Not that good, not gigabit speeds, but not terrible.

Now keeping the test inside the same AZ.

m1.medium 2b > m3.large 2b

[ ID] Interval Transfer Bandwidth 
[ 7] 0.0-10.0 sec 105 MBytes 87.6 Mbits/sec 
[ 6] 0.0-10.0 sec 161 MBytes 135 Mbits/sec 
[ 5] 0.0-10.1 sec 93.9 MBytes 78.3 Mbits/sec 
[ 8] 0.0-10.1 sec 86.4 MBytes 71.9 Mbits/sec 
[SUM] 0.0-10.1 sec 446 MBytes 371 Mbits/sec 

[ 5] 0.0-10.2 sec 143 MBytes 118 Mbits/sec 
[ 4] 0.0-10.2 sec 93.5 MBytes 77.0 Mbits/sec 
[ 7] 0.0-10.2 sec 119 MBytes 98.2 Mbits/sec 
[ 6] 0.0-10.2 sec 89.0 MBytes 73.3 Mbits/sec 
[SUM] 0.0-10.2 sec 445 MBytes 366 Mbits/sec 

Not much better.

Posted by DaveQB | Permanent Link | Categories: IT

21-05-2014 13:32

How to generate a HmacSHA512 from the shell

This is ripped right from here but I am copying here for my own (and others) reference.

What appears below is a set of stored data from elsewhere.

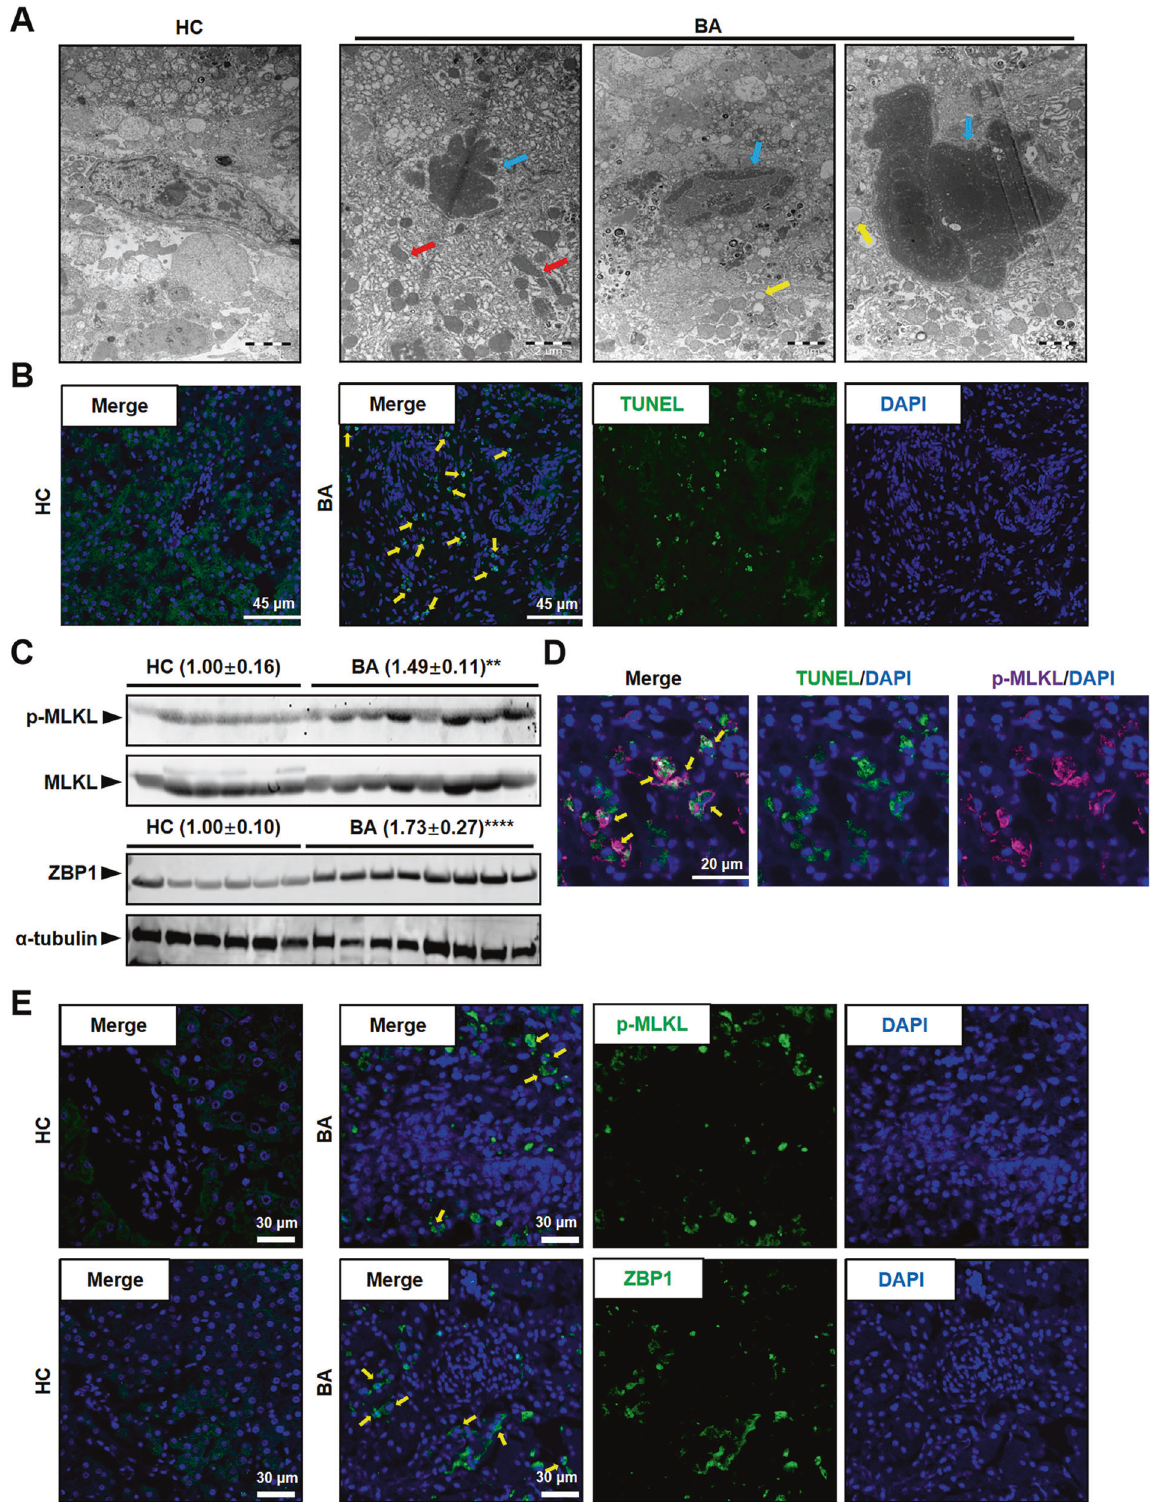
Fig. 1 Necroptosis existed in BA livers. A Representative TEM images in normal adjacent non-tumor livers (HC) and biliary atresia (BA) livers. Red arrows indicate enlarged mitochondria, blue arrows indicate swollen nucleus, and yellow arrows indicate enlarged vacuoles. Scale bar: 2 μ m. B Representative TUNEL staining images in HC and BA livers. Yellow arrows: TUNEL + cells. Scale bar: 45 μ m. C Western blot analysis for p-MLKL and ZBP1 in the liver tissues from BA ( n = 8) and HC ( n = 6). Blots of p-MLKL were normalized to MLKL, and blots of ZBP1 were normalized to α -tubulin. D Representative image of TUNEL (green) and p-MLKL (pink) staining in BA livers. Yellow arrows: TUNEL + p-MLKL + cells. Scale bar: 20 μ m. E Representative images of p-MLKL (green) or ZBP1 (green) staining. The nuclei were stained with DAPI (blue). Yellow arrows: p-MLKL + or ZBP1 + cells. Scale bar: 30 μ m. Data are presented as the mean ± SEM. ** p < 0.01, **** p < 0.0001 (versus control).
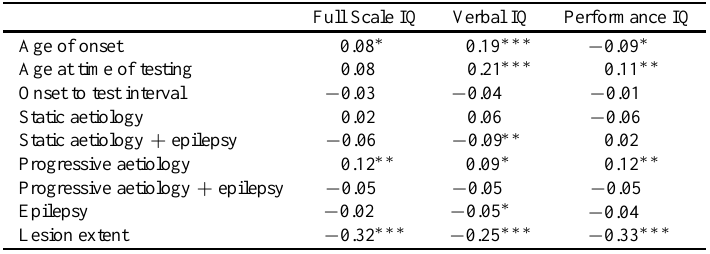
Table 4 Correlations between various “clinical” variables and Verbal IQ, Performance IQ and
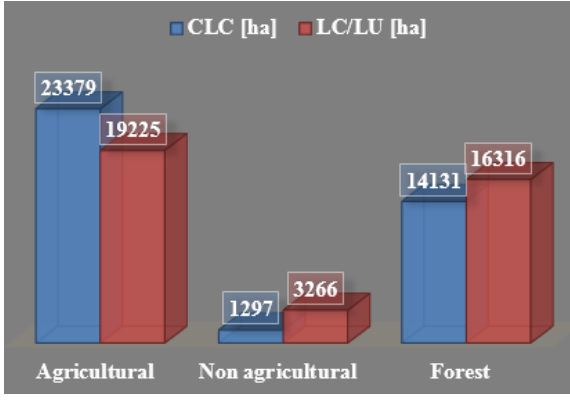
Figure 5 . The comparison between 3 macro classes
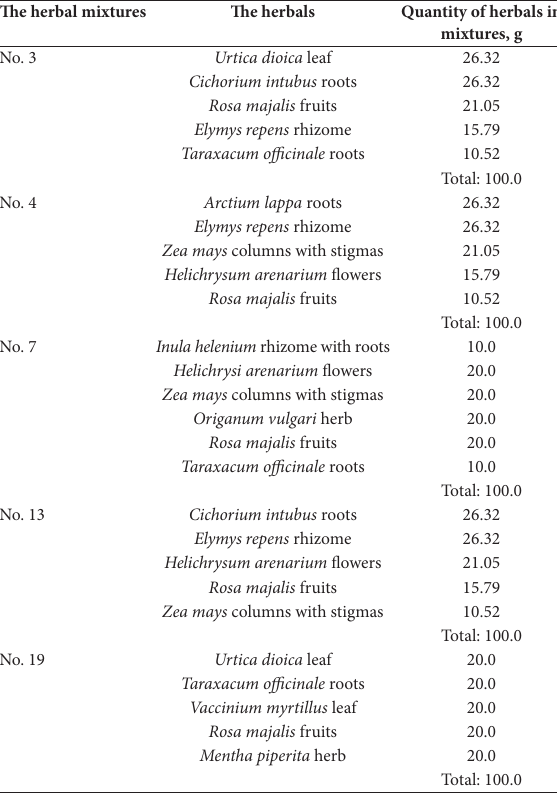
Table 1. Composition of herbal mixtures. The herbal mixtures The herbals Quantity of herbals in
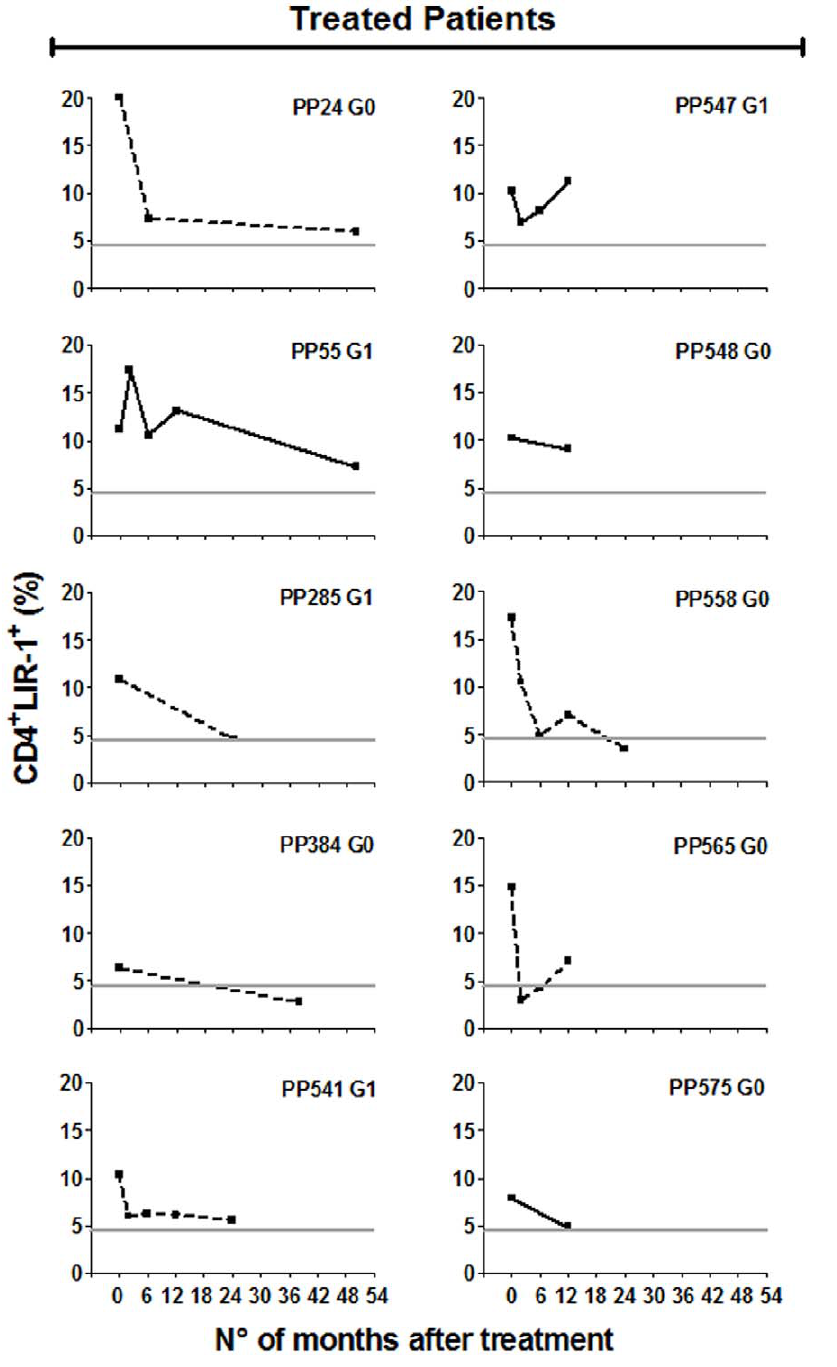
Figure 4. CD4 + T cells expressing LIR-1 following treatment with benznidazole in subjects with increased CD4 + LIR-1 + T cells at baseline. PBMCs from T. cruzi -infected subjects were taken prior and at different time points following treatment with benznidazole and stained with anti-CD4 and anti-LIR-1 monoclonal antibodies. Plots show representative data for single subjects from 10 chronically infected subjects. Significant changes in the levels of CD4 + LIR-1 + T cells, as defined in Materials and Methods are depicted with dotted lines. Horizontal line , cut-off CD4 + LIR-1 + T cell levels in the normal range, as defined in Material and Methods.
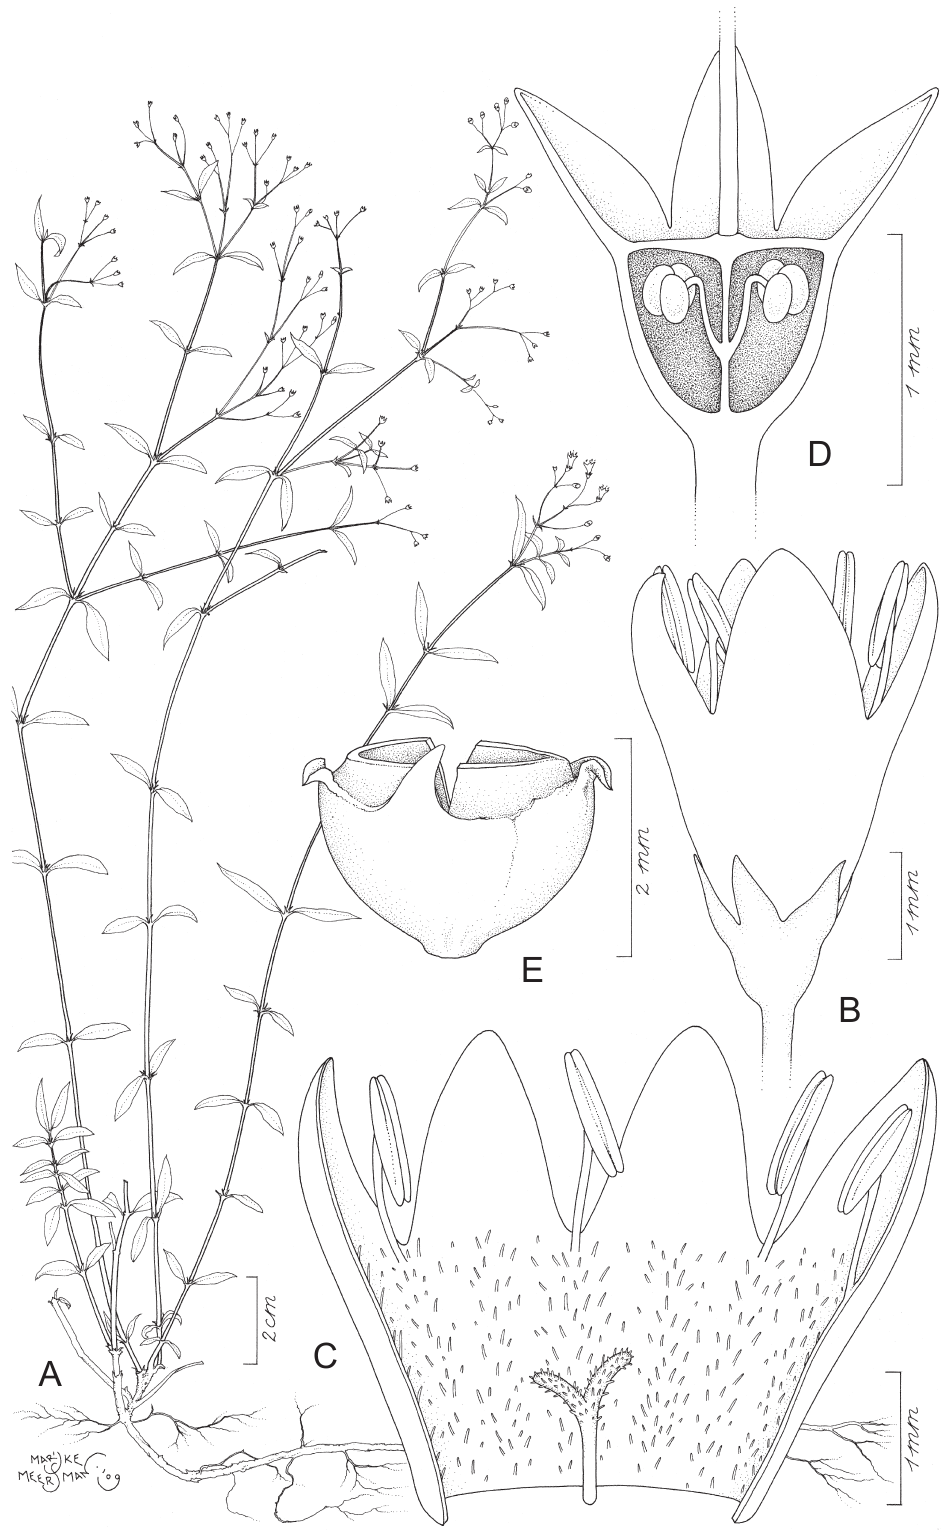
Fig. 6. Astiella confusa Groeninckx sp. nov. A . Habit. B . Brevistylous flower. C . Open brevistylous flower. D . Ovary dissected to show placentation. E . Capsule. Drawn by Marijke Meersman. All from Humbert 20713 (BR)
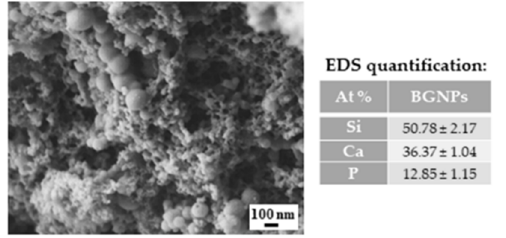
Figure 2. SEM image of the produced ternary BGNPs and EDS quantification (At. %) of the silica (Si), calcium (Ca), and phosphorous (P) presence in the BGNPs.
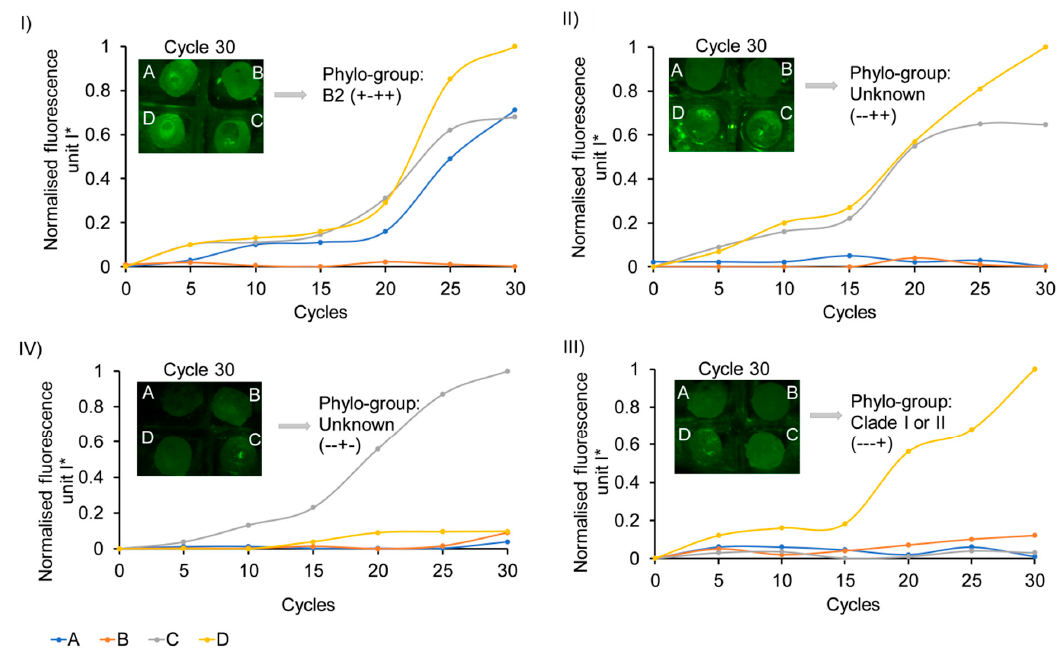
Figure 3. Amplification plot and phylogrouping of E. coli strains using core shell beads. ( I ) Positive control; ( II – IV ) unknown samples; A, B, C, and D beads containing specific set of primers to detect chuA, arpA, TspE4C2, yjaA genes individually; and images of core shell beads, are provided as insets.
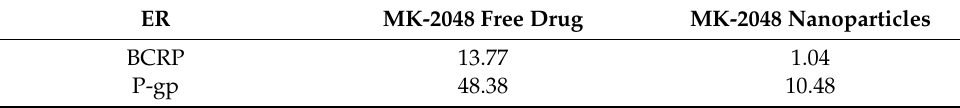
Table 2. Efflux Ratio (ER) values in two transporter-overexpressed cell lines.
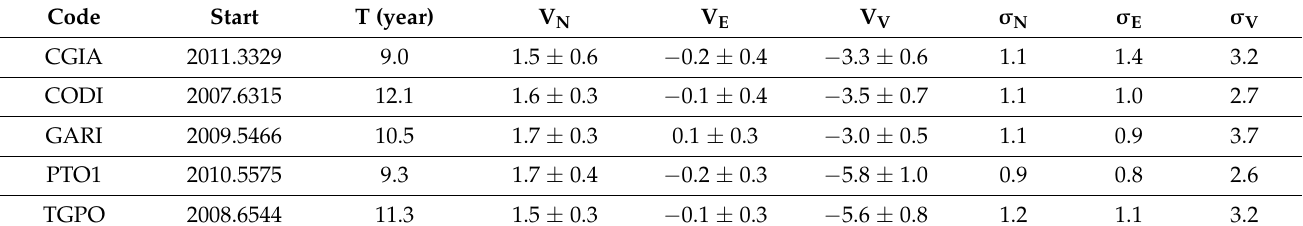
Table 1. Velocities in mm/year of CGNSS stations located in the PRD and surrounding areas, adopted in the processing of the network as references (CGIA, CODI, GARI) and benchmarks (PTO1, TGPO). In the first and second columns are reported the CGNSS station codes and the date (T), in decimal year, of the first observation used in the processing, respectively. V are the velocities in the ETRF2014 reference frame [63] of the North (V N ), East (V E ), and Vertical (V V ) components. The uncertainties associated with the velocities were estimated using the method suggested by [66]. The Weighted Root Means Square values ( σ ) in mm/year of the analyzed time-series are shown in the last three columns.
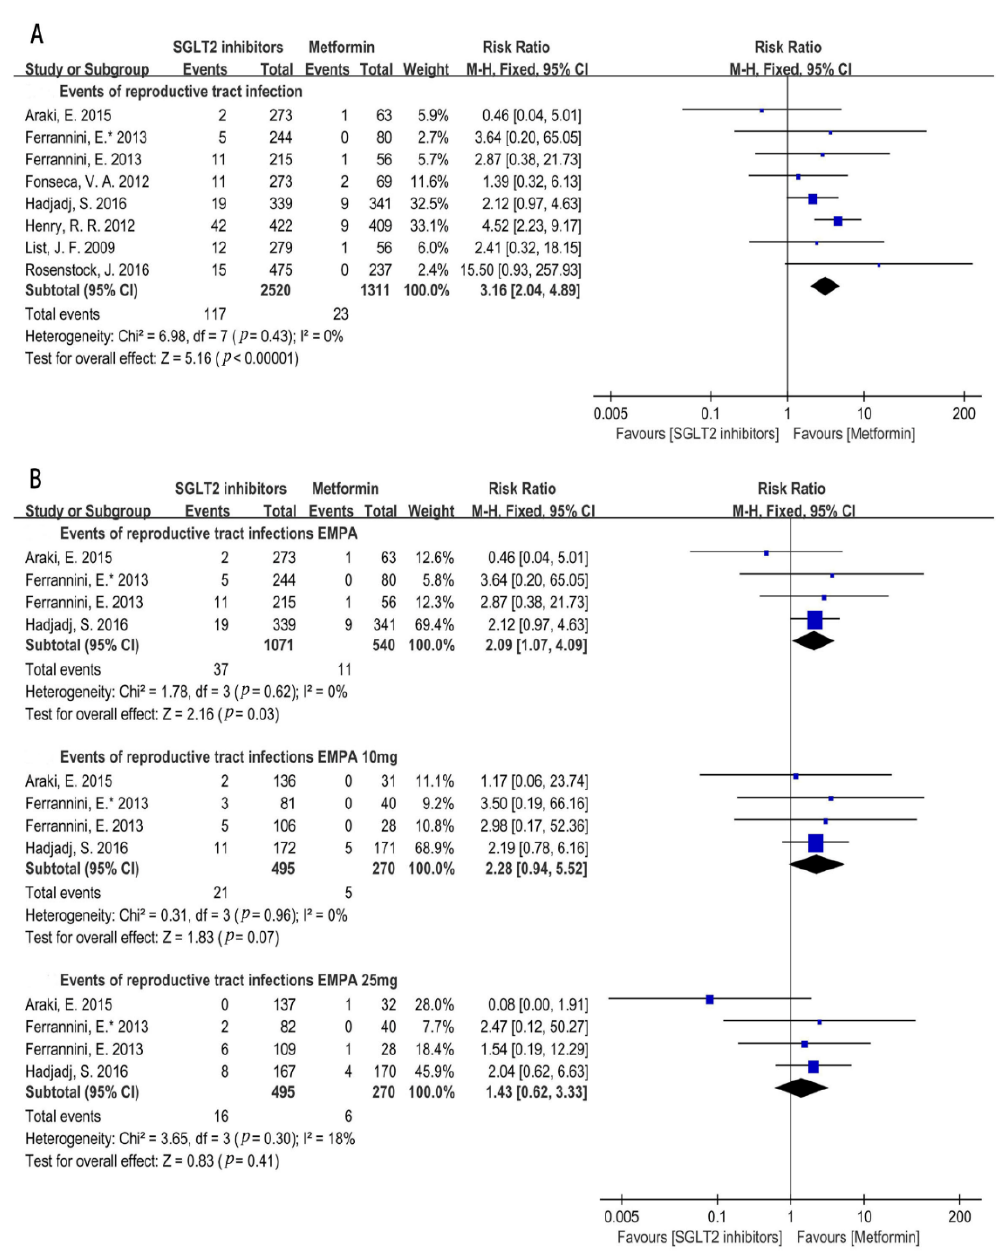
analysis of an RTI for dapagliflozin, canagliflozin, and ipragliflozin was not performed due to the lack of included literature.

I realise this isn't exactly what you're asking for, but there's no point in reinventing the wheel and writing a bash version. You can simply use the openssl command to generate the hash within your script.

[me@home] echo -n "value" | openssl dgst -sha1 -hmac "key"
Or simply:
[me@home] echo -n "value" | openssl sha1 -hmac "key"
Remember to use -n with echo or else a line break character is appended to the string and that changes your data and the hash. That command comes from the OpenSSL package which should already be installed (or easily installed) in your choice of Linux/Unix, Cygwin and the likes. Do note that older versions of openssl (such as that shipped with RHEL4) may not provide the -hmac option. As an alternative solution, but mainly to prove that the results are the same, we can also call PHP's hmac_sha1() from the command line:
[me@home]$ echo '' | php
Edit: One could use printf rather than echo -n.